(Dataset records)
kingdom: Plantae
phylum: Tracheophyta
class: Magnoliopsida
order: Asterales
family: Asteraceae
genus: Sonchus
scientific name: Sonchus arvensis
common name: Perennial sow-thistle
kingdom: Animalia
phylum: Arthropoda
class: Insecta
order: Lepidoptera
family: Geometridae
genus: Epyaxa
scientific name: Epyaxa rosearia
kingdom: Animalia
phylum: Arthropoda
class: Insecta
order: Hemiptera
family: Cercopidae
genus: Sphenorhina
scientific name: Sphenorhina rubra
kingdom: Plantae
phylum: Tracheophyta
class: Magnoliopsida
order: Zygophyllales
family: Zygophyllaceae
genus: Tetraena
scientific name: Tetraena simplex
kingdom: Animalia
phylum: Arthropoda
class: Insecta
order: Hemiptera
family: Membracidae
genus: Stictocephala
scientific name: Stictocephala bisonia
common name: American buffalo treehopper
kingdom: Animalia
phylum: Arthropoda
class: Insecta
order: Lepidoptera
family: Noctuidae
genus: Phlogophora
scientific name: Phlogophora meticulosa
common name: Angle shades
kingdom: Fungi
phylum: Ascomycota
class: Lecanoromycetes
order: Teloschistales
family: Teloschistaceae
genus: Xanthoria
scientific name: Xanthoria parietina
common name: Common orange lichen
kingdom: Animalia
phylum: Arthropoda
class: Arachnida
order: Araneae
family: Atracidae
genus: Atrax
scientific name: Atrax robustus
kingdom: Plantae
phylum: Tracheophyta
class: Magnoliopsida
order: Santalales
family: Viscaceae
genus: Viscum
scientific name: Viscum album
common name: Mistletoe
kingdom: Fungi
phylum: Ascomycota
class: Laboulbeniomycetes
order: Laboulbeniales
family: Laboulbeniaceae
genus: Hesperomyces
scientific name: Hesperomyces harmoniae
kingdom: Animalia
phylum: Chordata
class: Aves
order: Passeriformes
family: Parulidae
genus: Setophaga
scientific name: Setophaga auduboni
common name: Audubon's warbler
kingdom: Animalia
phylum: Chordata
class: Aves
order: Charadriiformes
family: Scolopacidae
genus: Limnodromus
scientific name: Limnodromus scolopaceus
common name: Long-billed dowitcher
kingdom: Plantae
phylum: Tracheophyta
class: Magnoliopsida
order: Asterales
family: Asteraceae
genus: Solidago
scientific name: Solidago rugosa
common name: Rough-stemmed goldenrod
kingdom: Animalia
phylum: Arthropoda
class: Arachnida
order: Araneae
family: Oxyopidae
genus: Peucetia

▶ [Task brief]: Give every line from all of the records above as a numbered list, leaving out any blank lines.

▶ [Reply]:
1. kingdom: Plantae
2. phylum: Tracheophyta
3. class: Magnoliopsida
4. order: Asterales
5. family: Asteraceae
6. genus: Sonchus
7. scientific name: Sonchus arvensis
8. common name: Perennial sow-thistle
9. kingdom: Animalia
10. phylum: Arthropoda
11. class: Insecta
12. order: Lepidoptera
13. family: Geometridae
14. genus: Epyaxa
15. scientific name: Epyaxa rosearia
16. kingdom: Animalia
17. phylum: Arthropoda
18. class: Insecta
19. order: Hemiptera
20. family: Cercopidae
21. genus: Sphenorhina
22. scientific name: Sphenorhina rubra
23. kingdom: Plantae
24. phylum: Tracheophyta
25. class: Magnoliopsida
26. order: Zygophyllales
27. family: Zygophyllaceae
28. genus: Tetraena
29. scientific name: Tetraena simplex
30. kingdom: Animalia
31. phylum: Arthropoda
32. class: Insecta
33. order: Hemiptera
34. family: Membracidae
35. genus: Stictocephala
36. scientific name: Stictocephala bisonia
37. common name: American buffalo treehopper
38. kingdom: Animalia
39. phylum: Arthropoda
40. class: Insecta
41. order: Lepidoptera
42. family: Noctuidae
43. genus: Phlogophora
44. scientific name: Phlogophora meticulosa
45. common name: Angle shades
46. kingdom: Fungi
47. phylum: Ascomycota
48. class: Lecanoromycetes
49. order: Teloschistales
50. family: Teloschistaceae
51. genus: Xanthoria
52. scientific name: Xanthoria parietina
53. common name: Common orange lichen
54. kingdom: Animalia
55. phylum: Arthropoda
56. class: Arachnida
57. order: Araneae
58. family: Atracidae
59. genus: Atrax
60. scientific name: Atrax robustus
61. kingdom: Plantae
62. phylum: Tracheophyta
63. class: Magnoliopsida
64. order: Santalales
65. family: Viscaceae
66. genus: Viscum
67. scientific name: Viscum album
68. common name: Mistletoe
69. kingdom: Fungi
70. phylum: Ascomycota
71. class: Laboulbeniomycetes
72. order: Laboulbeniales
73. family: Laboulbeniaceae
74. genus: Hesperomyces
75. scientific name: Hesperomyces harmoniae
76. kingdom: Animalia
77. phylum: Chordata
78. class: Aves
79. order: Passeriformes
80. family: Parulidae
81. genus: Setophaga
82. scientific name: Setophaga auduboni
83. common name: Audubon's warbler
84. kingdom: Animalia
85. phylum: Chordata
86. class: Aves
87. order: Charadriiformes
88. family: Scolopacidae
89. genus: Limnodromus
90. scientific name: Limnodromus scolopaceus
91. common name: Long-billed dowitcher
92. kingdom: Plantae
93. phylum: Tracheophyta
94. class: Magnoliopsida
95. order: Asterales
96. family: Asteraceae
97. genus: Solidago
98. scientific name: Solidago rugosa
99. common name: Rough-stemmed goldenrod
100. kingdom: Animalia
101. phylum: Arthropoda
102. class: Arachnida
103. order: Araneae
104. family: Oxyopidae
105. genus: Peucetia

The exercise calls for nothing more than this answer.